How to complete this task: Repeat each line of the data below exactly, but skip the pictures.

[Dataset entries]

*-*-*

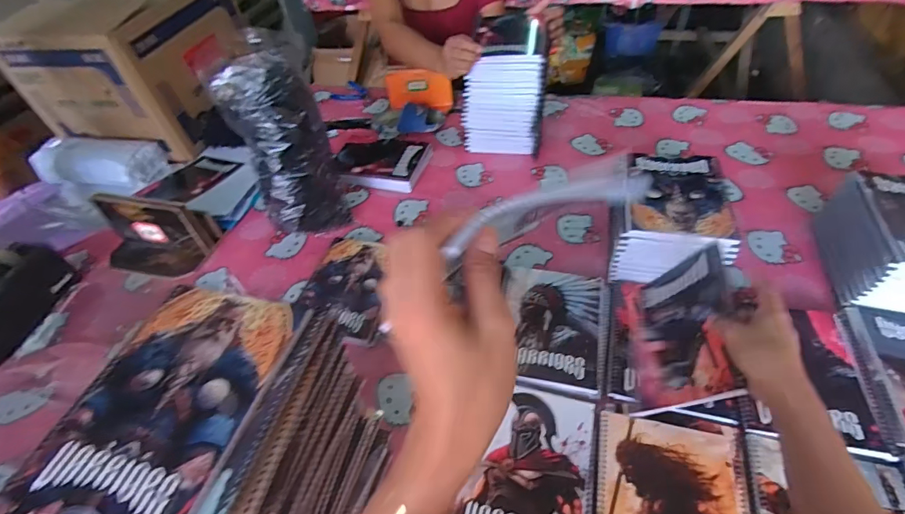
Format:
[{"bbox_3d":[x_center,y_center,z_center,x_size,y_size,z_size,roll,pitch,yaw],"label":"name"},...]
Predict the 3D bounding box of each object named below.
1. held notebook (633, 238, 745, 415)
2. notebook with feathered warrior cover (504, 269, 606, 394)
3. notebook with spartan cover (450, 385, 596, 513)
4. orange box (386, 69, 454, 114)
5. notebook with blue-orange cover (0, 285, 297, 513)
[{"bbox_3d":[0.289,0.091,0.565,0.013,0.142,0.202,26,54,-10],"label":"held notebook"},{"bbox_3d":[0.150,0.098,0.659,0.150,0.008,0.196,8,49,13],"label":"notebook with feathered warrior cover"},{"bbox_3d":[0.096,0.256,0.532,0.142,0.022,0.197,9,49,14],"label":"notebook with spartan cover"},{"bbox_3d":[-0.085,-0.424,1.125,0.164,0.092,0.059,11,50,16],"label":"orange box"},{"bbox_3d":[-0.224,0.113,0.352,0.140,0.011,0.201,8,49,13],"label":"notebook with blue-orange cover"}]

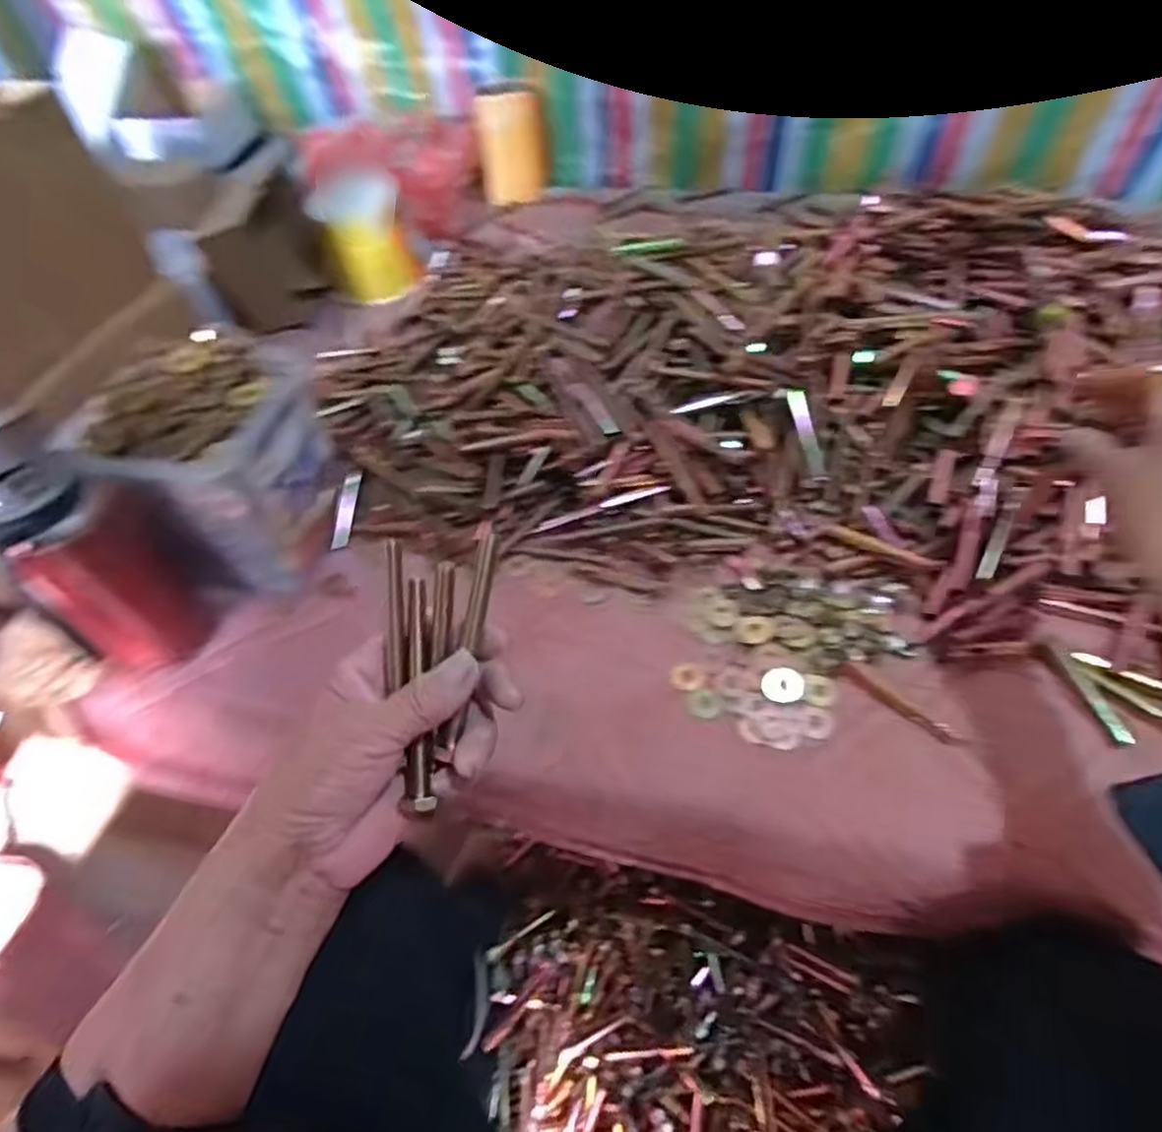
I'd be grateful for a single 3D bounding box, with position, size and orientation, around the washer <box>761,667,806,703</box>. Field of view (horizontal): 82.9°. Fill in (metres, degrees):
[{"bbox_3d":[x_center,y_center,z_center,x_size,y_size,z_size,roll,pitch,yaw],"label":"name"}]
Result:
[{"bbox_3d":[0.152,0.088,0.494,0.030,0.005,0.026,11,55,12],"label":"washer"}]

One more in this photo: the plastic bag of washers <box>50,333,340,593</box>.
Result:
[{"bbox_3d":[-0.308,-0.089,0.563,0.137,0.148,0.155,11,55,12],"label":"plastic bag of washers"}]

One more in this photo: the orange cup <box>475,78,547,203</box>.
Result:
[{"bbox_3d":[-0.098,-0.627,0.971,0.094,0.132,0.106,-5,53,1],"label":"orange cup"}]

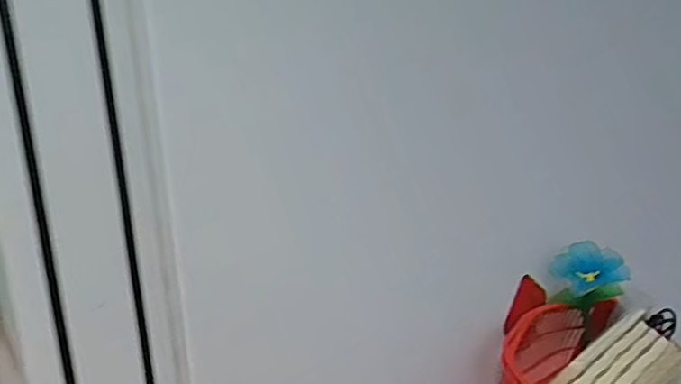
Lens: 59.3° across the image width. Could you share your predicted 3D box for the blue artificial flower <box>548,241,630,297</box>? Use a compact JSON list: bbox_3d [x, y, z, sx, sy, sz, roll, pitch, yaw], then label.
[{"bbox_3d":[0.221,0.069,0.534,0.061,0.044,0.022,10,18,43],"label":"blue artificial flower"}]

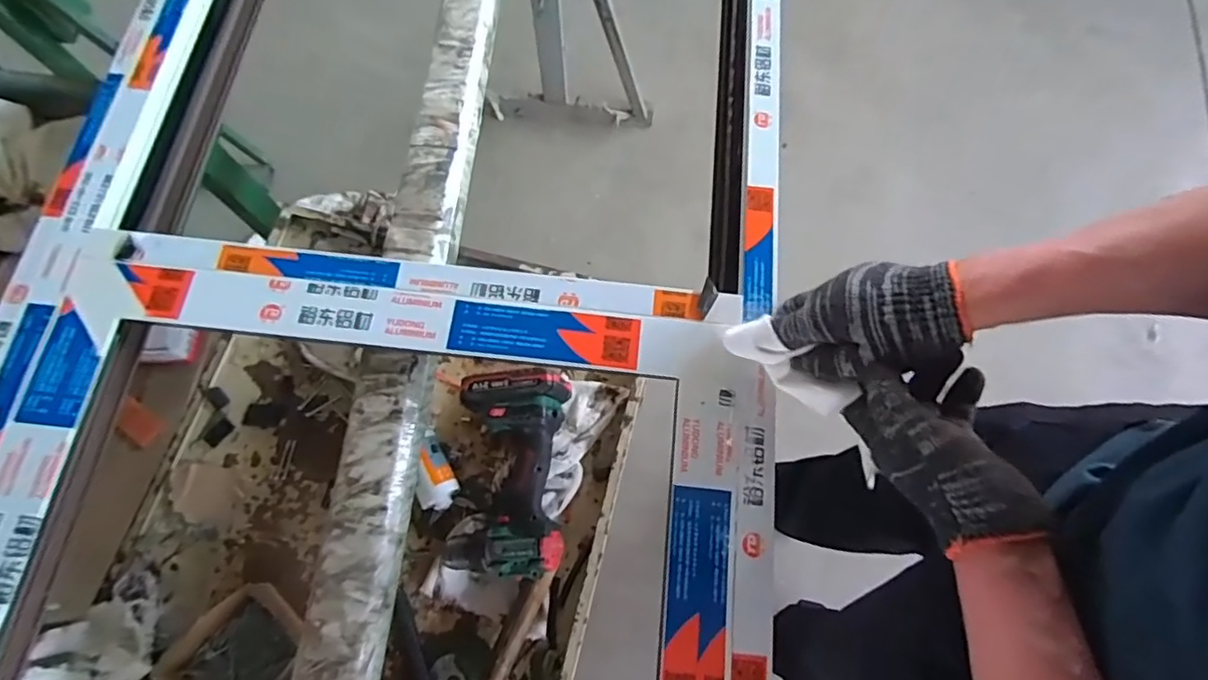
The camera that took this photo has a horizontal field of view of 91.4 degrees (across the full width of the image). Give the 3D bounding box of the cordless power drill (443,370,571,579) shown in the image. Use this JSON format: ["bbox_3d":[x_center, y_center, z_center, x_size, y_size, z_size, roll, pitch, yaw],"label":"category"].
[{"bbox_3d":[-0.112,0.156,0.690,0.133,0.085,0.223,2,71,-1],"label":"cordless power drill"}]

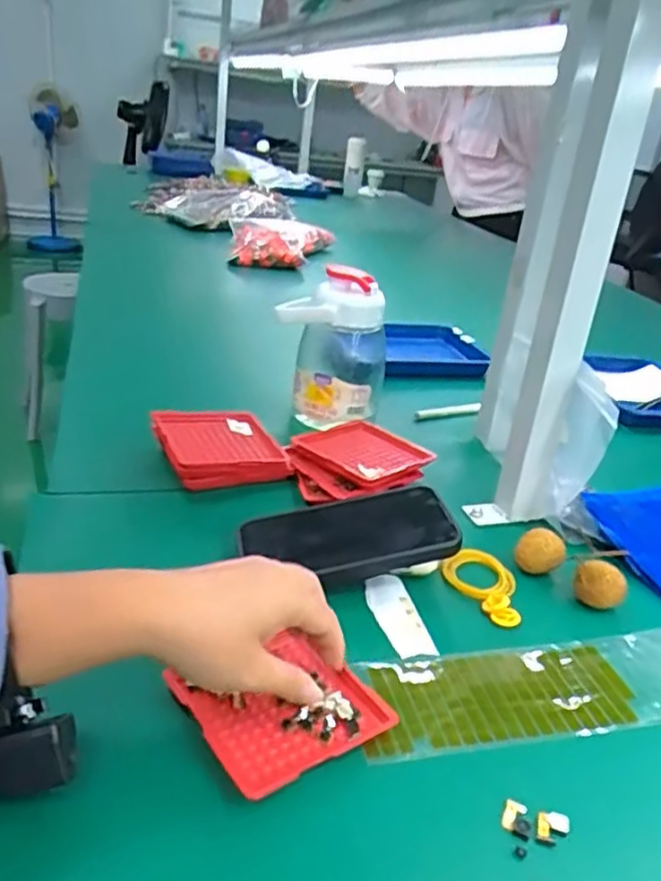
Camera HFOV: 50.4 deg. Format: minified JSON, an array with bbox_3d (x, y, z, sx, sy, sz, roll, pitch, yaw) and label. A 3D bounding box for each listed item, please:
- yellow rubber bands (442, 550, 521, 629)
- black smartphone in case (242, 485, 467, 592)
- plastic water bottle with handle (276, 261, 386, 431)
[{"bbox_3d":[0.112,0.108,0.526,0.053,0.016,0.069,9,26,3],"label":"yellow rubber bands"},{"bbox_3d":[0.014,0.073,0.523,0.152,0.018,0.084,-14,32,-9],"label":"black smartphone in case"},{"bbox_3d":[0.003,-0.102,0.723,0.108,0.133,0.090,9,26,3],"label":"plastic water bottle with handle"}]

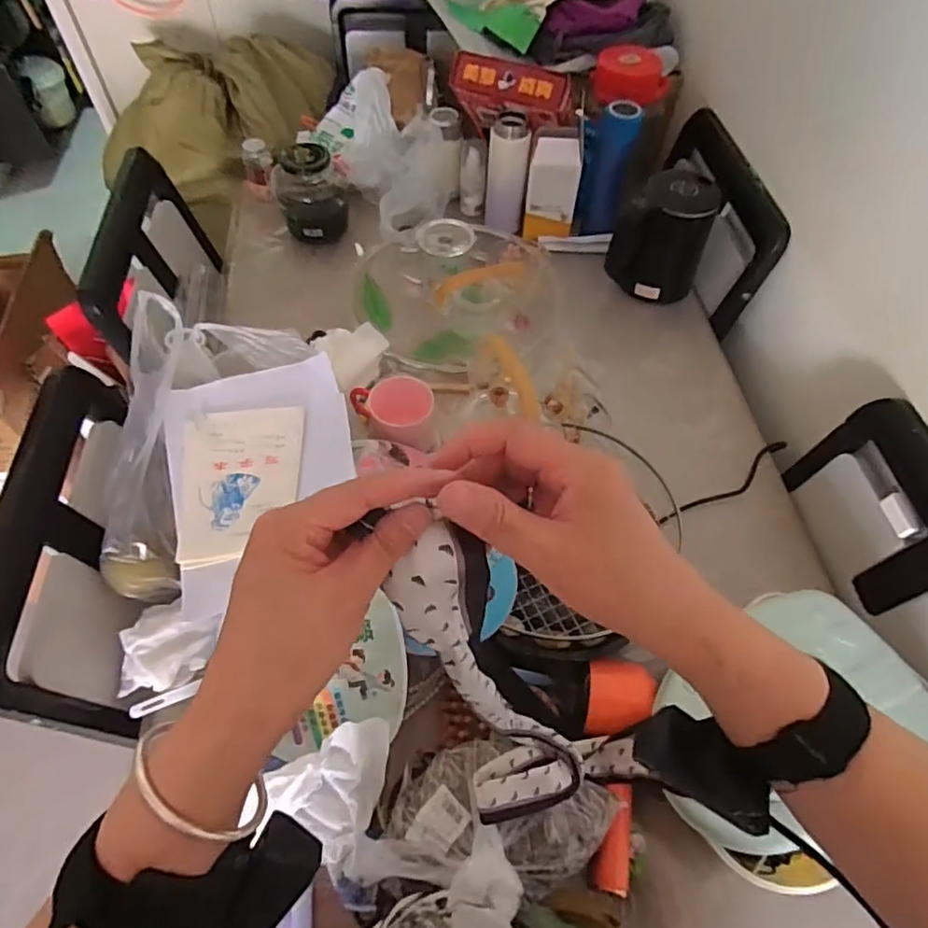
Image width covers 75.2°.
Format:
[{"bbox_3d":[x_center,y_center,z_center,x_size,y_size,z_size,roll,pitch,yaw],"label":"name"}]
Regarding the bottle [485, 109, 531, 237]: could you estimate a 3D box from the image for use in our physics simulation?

*-*-*

The answer:
Format:
[{"bbox_3d":[x_center,y_center,z_center,x_size,y_size,z_size,roll,pitch,yaw],"label":"name"},...]
Predict the 3D bounding box of each object named below.
1. held notebook (633, 238, 745, 415)
2. notebook with feathered warrior cover (504, 269, 606, 394)
3. notebook with spartan cover (450, 385, 596, 513)
4. orange box (386, 69, 454, 114)
5. notebook with blue-orange cover (0, 285, 297, 513)
[{"bbox_3d":[0.289,0.091,0.565,0.013,0.142,0.202,26,54,-10],"label":"held notebook"},{"bbox_3d":[0.150,0.098,0.659,0.150,0.008,0.196,8,49,13],"label":"notebook with feathered warrior cover"},{"bbox_3d":[0.096,0.256,0.532,0.142,0.022,0.197,9,49,14],"label":"notebook with spartan cover"},{"bbox_3d":[-0.085,-0.424,1.125,0.164,0.092,0.059,11,50,16],"label":"orange box"},{"bbox_3d":[-0.224,0.113,0.352,0.140,0.011,0.201,8,49,13],"label":"notebook with blue-orange cover"}]

I'd be grateful for a single 3D bounding box, with position, size and orientation, around the washer <box>761,667,806,703</box>. Field of view (horizontal): 82.9°. Fill in (metres, degrees):
[{"bbox_3d":[x_center,y_center,z_center,x_size,y_size,z_size,roll,pitch,yaw],"label":"name"}]
Result:
[{"bbox_3d":[0.152,0.088,0.494,0.030,0.005,0.026,11,55,12],"label":"washer"}]

One more in this photo: the plastic bag of washers <box>50,333,340,593</box>.
Result:
[{"bbox_3d":[-0.308,-0.089,0.563,0.137,0.148,0.155,11,55,12],"label":"plastic bag of washers"}]

One more in this photo: the orange cup <box>475,78,547,203</box>.
Result:
[{"bbox_3d":[-0.098,-0.627,0.971,0.094,0.132,0.106,-5,53,1],"label":"orange cup"}]

Lens: 59.3° across the image width. Could you share your predicted 3D box for the blue artificial flower <box>548,241,630,297</box>? Use a compact JSON list: bbox_3d [x, y, z, sx, sy, sz, roll, pitch, yaw], then label.
[{"bbox_3d":[0.221,0.069,0.534,0.061,0.044,0.022,10,18,43],"label":"blue artificial flower"}]

The camera that took this photo has a horizontal field of view of 91.4 degrees (across the full width of the image). Give the 3D bounding box of the cordless power drill (443,370,571,579) shown in the image. Use this JSON format: ["bbox_3d":[x_center, y_center, z_center, x_size, y_size, z_size, roll, pitch, yaw],"label":"category"].
[{"bbox_3d":[-0.112,0.156,0.690,0.133,0.085,0.223,2,71,-1],"label":"cordless power drill"}]

Camera HFOV: 50.4 deg. Format: minified JSON, an array with bbox_3d (x, y, z, sx, sy, sz, roll, pitch, yaw) and label. A 3D bounding box for each listed item, please:
- yellow rubber bands (442, 550, 521, 629)
- black smartphone in case (242, 485, 467, 592)
- plastic water bottle with handle (276, 261, 386, 431)
[{"bbox_3d":[0.112,0.108,0.526,0.053,0.016,0.069,9,26,3],"label":"yellow rubber bands"},{"bbox_3d":[0.014,0.073,0.523,0.152,0.018,0.084,-14,32,-9],"label":"black smartphone in case"},{"bbox_3d":[0.003,-0.102,0.723,0.108,0.133,0.090,9,26,3],"label":"plastic water bottle with handle"}]

Image width covers 75.2°.
Format:
[{"bbox_3d":[x_center,y_center,z_center,x_size,y_size,z_size,roll,pitch,yaw],"label":"name"}]
Regarding the bottle [485, 109, 531, 237]: could you estimate a 3D box from the image for use in our physics simulation?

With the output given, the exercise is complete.